In the field of engineering, computer graphics, and physics, understanding the relationship between different coordinate systems is crucial for accurate modeling, simulation, and analysis.
The figure attached describes the concept of a
global coordinate system (GCS) and a
local coordinate system (LCS),
both of which are commonly used to define the position and orientation of objects in 3D space.
The GCS is represented by the axes
x ,
y , and
z .
This system provides a fixed reference for describing the location of all objects within the space.
In contrast, the LCS, denoted by the axes
x' ,
y' , and
z' , is
tied to a specific object within the GCS.
It moves and rotates with the object, providing a reference frame that is local to the object itself.

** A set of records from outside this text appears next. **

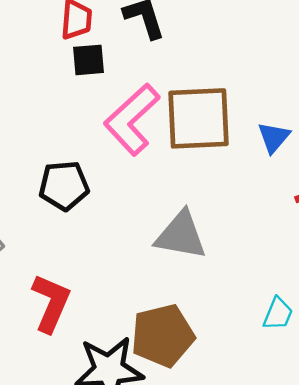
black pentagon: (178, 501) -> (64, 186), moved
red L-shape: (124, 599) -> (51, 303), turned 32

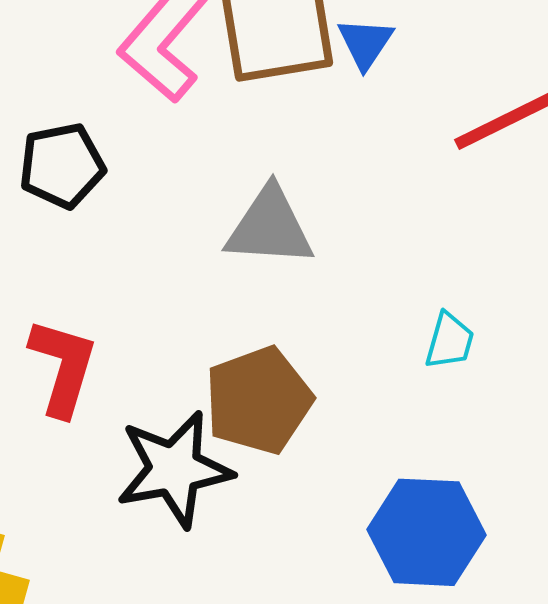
blue triangle: (274, 137) -> (365, 43), moved

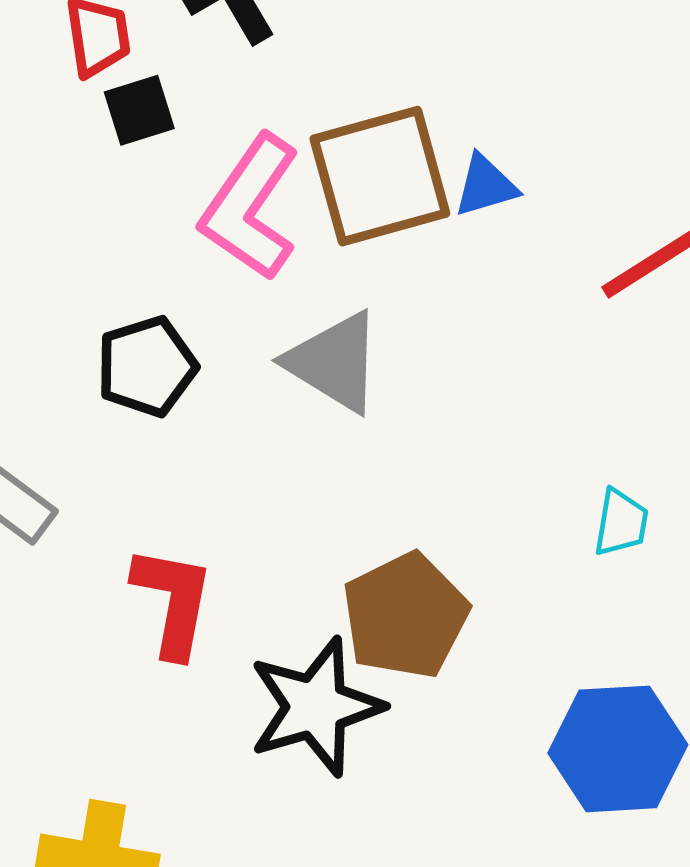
blue triangle: (365, 43) -> (486, 186), turned 46
gray triangle: (270, 227) -> (334, 362), moved, turned 34

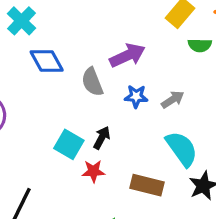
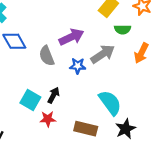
gray arrow: (173, 100) -> (103, 54), moved, size x1.5

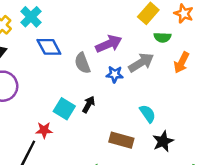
cyan semicircle: (110, 103) -> (148, 114), size x0.7
red star: (48, 119) -> (44, 130), moved

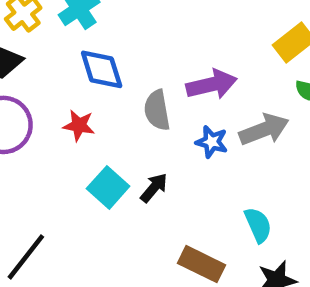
red star: (44, 130) -> (79, 125), moved

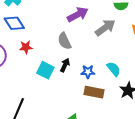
blue diamond: (102, 69) -> (14, 23), moved
gray semicircle: (157, 110) -> (64, 41), moved
blue star: (212, 142) -> (88, 72), moved

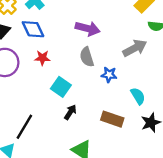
purple arrow: (78, 14) -> (88, 29), moved, turned 35
black arrow: (65, 65) -> (70, 112), moved
blue star: (88, 72) -> (109, 75), moved

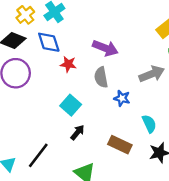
red star: (42, 58) -> (68, 64), moved
black line: (24, 127) -> (38, 155), moved

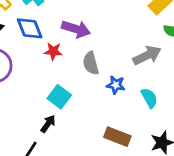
purple arrow: (105, 48) -> (76, 29), moved
cyan semicircle: (149, 124) -> (149, 98), moved
black arrow: (77, 132) -> (48, 124), moved

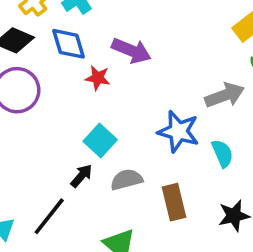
gray semicircle: (91, 63) -> (127, 180), moved, turned 85
blue star: (116, 85) -> (178, 132), size x1.6
brown rectangle: (117, 137) -> (174, 202), turned 50

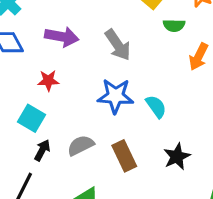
red star: (98, 78) -> (48, 80), moved
gray arrow: (225, 95) -> (118, 45), moved, turned 88
cyan square: (100, 140) -> (32, 118), moved

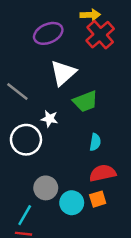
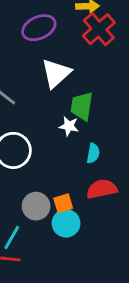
green trapezoid: (85, 101) -> (82, 106), turned 120
white star: (49, 119) -> (69, 126), moved
orange square: (98, 199) -> (63, 203), moved

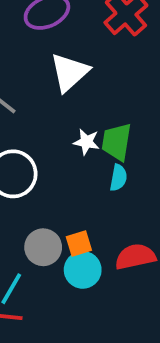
green trapezoid: (82, 106) -> (117, 142), moved
red semicircle: (102, 189) -> (135, 257), moved

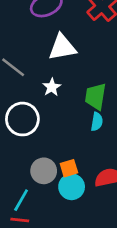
white triangle: (70, 72) -> (62, 47), turned 32
white star: (86, 142) -> (52, 87), moved, turned 30

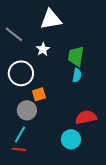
orange square: (69, 168) -> (39, 94), moved
gray circle: (44, 171) -> (27, 110), moved
cyan circle: (72, 187) -> (71, 139), moved

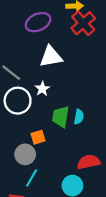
green trapezoid: (76, 56) -> (61, 117), moved
white circle: (21, 73) -> (18, 101), moved
cyan line: (20, 134) -> (32, 178), moved

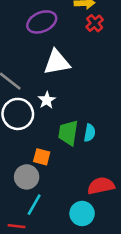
red cross: (83, 23) -> (95, 23), size x0.6
orange square: (38, 137) -> (42, 157), turned 32

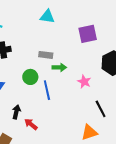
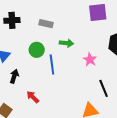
gray rectangle: (46, 55) -> (46, 24), moved
black arrow: (16, 112) -> (14, 76), moved

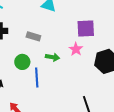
pink star: (90, 60) -> (76, 49), moved

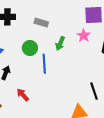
green arrow: (53, 57) -> (60, 43), turned 104

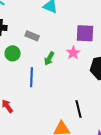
green circle: (30, 48) -> (13, 53), moved

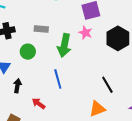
green arrow: (49, 58) -> (64, 45), size x1.6
blue line: (31, 77) -> (58, 79), moved

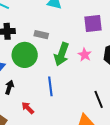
pink star: (85, 33) -> (85, 55), moved
green circle: (28, 52) -> (25, 55), size x1.6

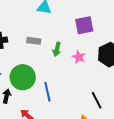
green arrow: (62, 54) -> (57, 49), moved, size x0.6
green circle: (25, 55) -> (23, 77), moved

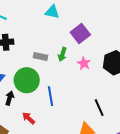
purple square: (84, 25) -> (80, 33), moved, turned -30
gray rectangle: (34, 41) -> (40, 56), moved

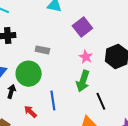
green arrow: (62, 54) -> (83, 81), moved, size x1.5
blue line: (50, 96) -> (53, 100), moved

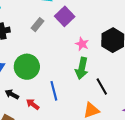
purple square: (82, 27) -> (65, 16), moved
gray rectangle: (42, 50) -> (38, 25), moved, turned -56
black arrow: (11, 91) -> (12, 94), moved, turned -72

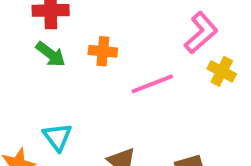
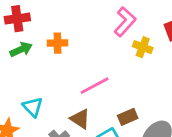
green arrow: (51, 54) -> (21, 49), turned -55
pink line: (152, 84) -> (95, 86), moved

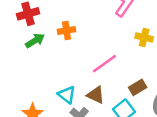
yellow cross: (143, 47) -> (144, 37), moved
cyan triangle: (33, 107) -> (67, 95), moved

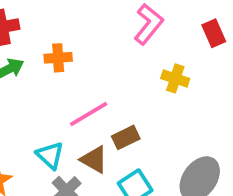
pink line: (105, 64) -> (89, 114), moved
brown rectangle: (138, 87) -> (126, 137), moved

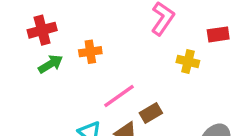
red rectangle: (214, 33) -> (218, 34), moved, turned -70

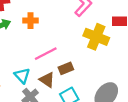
yellow cross: (188, 62) -> (96, 37), size x1.6

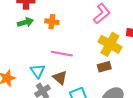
pink line: (46, 54) -> (62, 54), turned 30
brown rectangle: (66, 68) -> (104, 67), moved

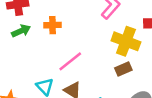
pink line: (62, 54) -> (70, 61), turned -40

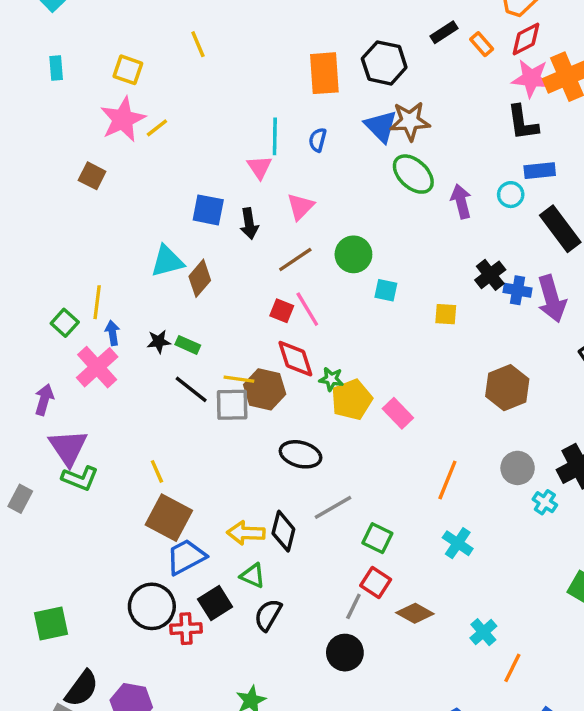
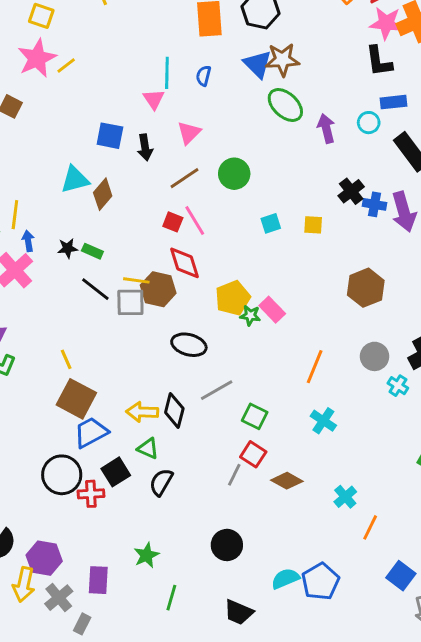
cyan square: (386, 290) -> (271, 223), moved, turned -30
green star: (331, 379) -> (250, 315), moved
black circle: (345, 653) -> (227, 545), moved

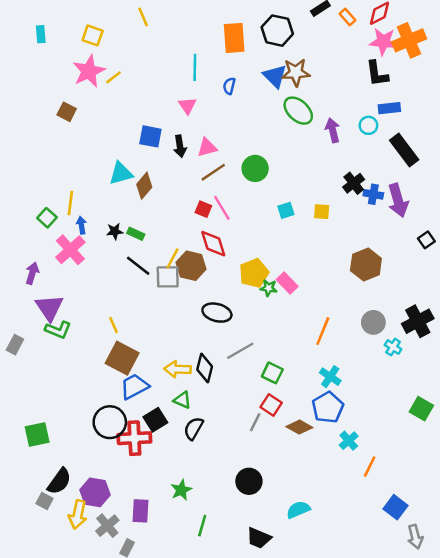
cyan line: (167, 73) -> (195, 67), moved
pink triangle: (189, 133) -> (207, 148), moved, turned 30
yellow line: (136, 280) -> (173, 258), turned -70
red cross: (91, 494) -> (134, 438), size x1.5
blue pentagon: (320, 582) -> (328, 407), moved

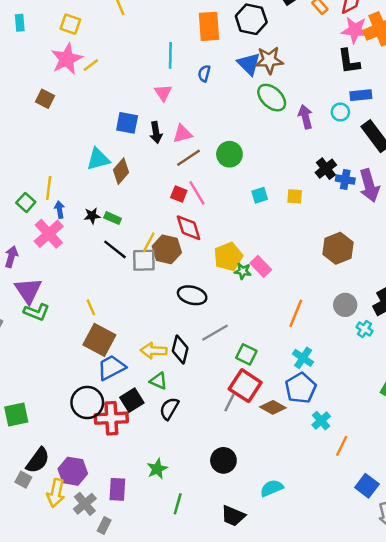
red square: (271, 405) -> (245, 386), size x1.5

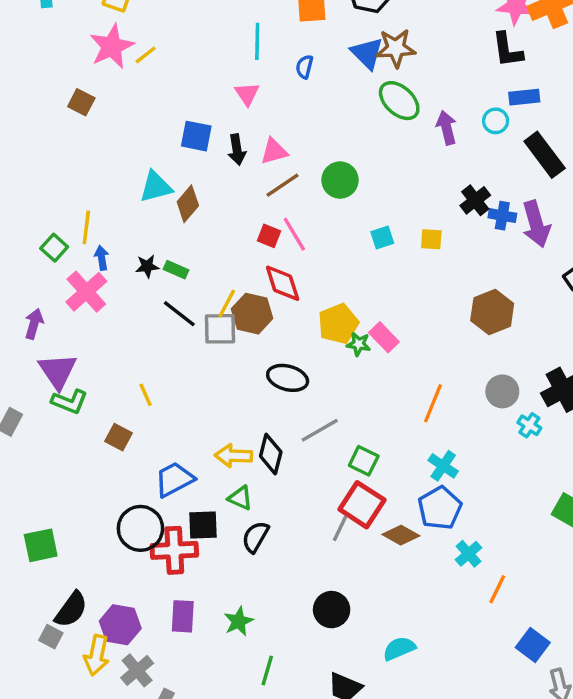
brown square: (99, 340) -> (118, 437), moved, size x0.6
black square: (132, 400) -> (203, 525), turned 30
purple rectangle: (117, 489) -> (183, 616), moved

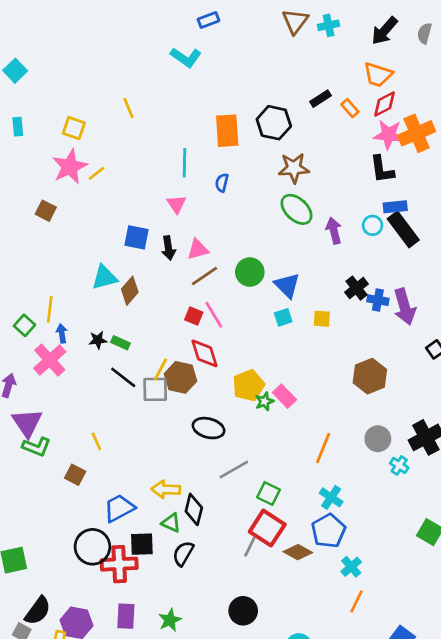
blue triangle: (367, 53) -> (287, 285), moved
black rectangle: (545, 155) -> (403, 229), moved
green star: (359, 344) -> (264, 401), turned -30
black diamond: (271, 454) -> (194, 509), moved
orange line: (497, 589) -> (357, 601), moved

Global coordinate system and local coordinate system
These transformations between coordinate systems are governed by rotation matrices or
transformation matrices that contain the cosine and sine functions of the angles between the axes.
The
Plane2d class has properties that are the origin, x-axis, and y-axis as the 2D coordinate system. In this
class that I implemented, the core functions are as follows:
- _get_local_coords_matrix(): This method constructs a matrix that represents the local coordinate system of the plane in terms of homogeneous coordinates
- get_converted_geometry_by_plane(): Converts a geometry from the plane's coordinate system to another
class Plane2d(AxesVisualizer):
def __init__(self, origin: np.ndarray, x_axis: np.ndarray, y_axis: np.ndarray, normalize: bool = True):
self._origin = origin
self._x_axis = x_axis / np.linalg.norm(x_axis) if normalize else x_axis
self._y_axis = y_axis / np.linalg.norm(y_axis) if normalize else y_axis
def _get_local_coords_matrix(self) -> np.ndarray:
"""Returns a local coordinate matrix expressed in homogeneous coordinates
Returns:
np.ndarray: local coordinates of self
"""
return np.array(
[
[self.x_axis[0], self.y_axis[0], self.origin[0]],
[self.x_axis[1], self.y_axis[1], self.origin[1]],
[0, 0, 1],
]
)
def get_converted_geometry_by_plane(self, plane_to_convert: Plane2d, geometry_to_convert: GeometryCollection) -> GeometryCollection:
"""Converts a given geometry from one plane to another
Args:
plane_to_convert (Plane2d): Target plane to convert the coordinate system
geometry_to_convert (GeometryCollection): Geometry of Shapely to convert
Returns:
GeometryCollection: Converted geometry
"""
matrix_to_map_global_coords = np.linalg.inv(self._get_local_coords_matrix())
matrix_to_map_local_coords = plane_to_convert._get_local_coords_matrix() @ matrix_to_map_global_coords
return affinity.affine_transform(
geom=geometry_to_convert,
matrix=[
matrix_to_map_local_coords[0][0],
matrix_to_map_local_coords[0][1],
matrix_to_map_local_coords[1][0],
matrix_to_map_local_coords[1][1],
matrix_to_map_local_coords[0][2],
matrix_to_map_local_coords[1][2],
]
)
The figure below describes the transformation process easily.
Firstly, it needs to take the inverse of a transformation matrix to convert a polygon from the original plane to another
This process corresponds from the blue polygon to the black polygon, and the code line
matrix_to_map_global_coords = np.linalg.inv(self._get_local_coords_matrix()) above.
By this process, the polygon in the local coordinate system is mapped to the global coordinate system that considers (0, 0) to the origin.
After processing the above, we need to remap from the global coordinate system to the local coordinate system to convert it. This is from the black polygon to the green polygon.
The
matrix_to_map_local_coords = plane_to_convert._get_local_coords_matrix() @ matrix_to_map_global_coords line is corresponded to it.
In the entire
process of transformation, the polygon keeps the same indices of vertices, the shape of the geometry, and orientation (in this case counter-clockwise).
Coordinate system transformation process
As you saw above, the transformation from GCS to LCS involves
rotation, translation, and reflection matrices that convert a geometry's coordinates to its position and orientation within the plane.
In architectural design, a transformation matrix can help align building shapes along intended angles and directions within an axial framework.
Let's say we're developing an algorithm to automate apartment layout and we have some building templates.
In this situation, we can situate buildings simply along a given axis that is defined for placing apartments.
You just apply the logic that is described above after defining two planes, and geometries for apartments. That's all!
Applying it in apartment design automation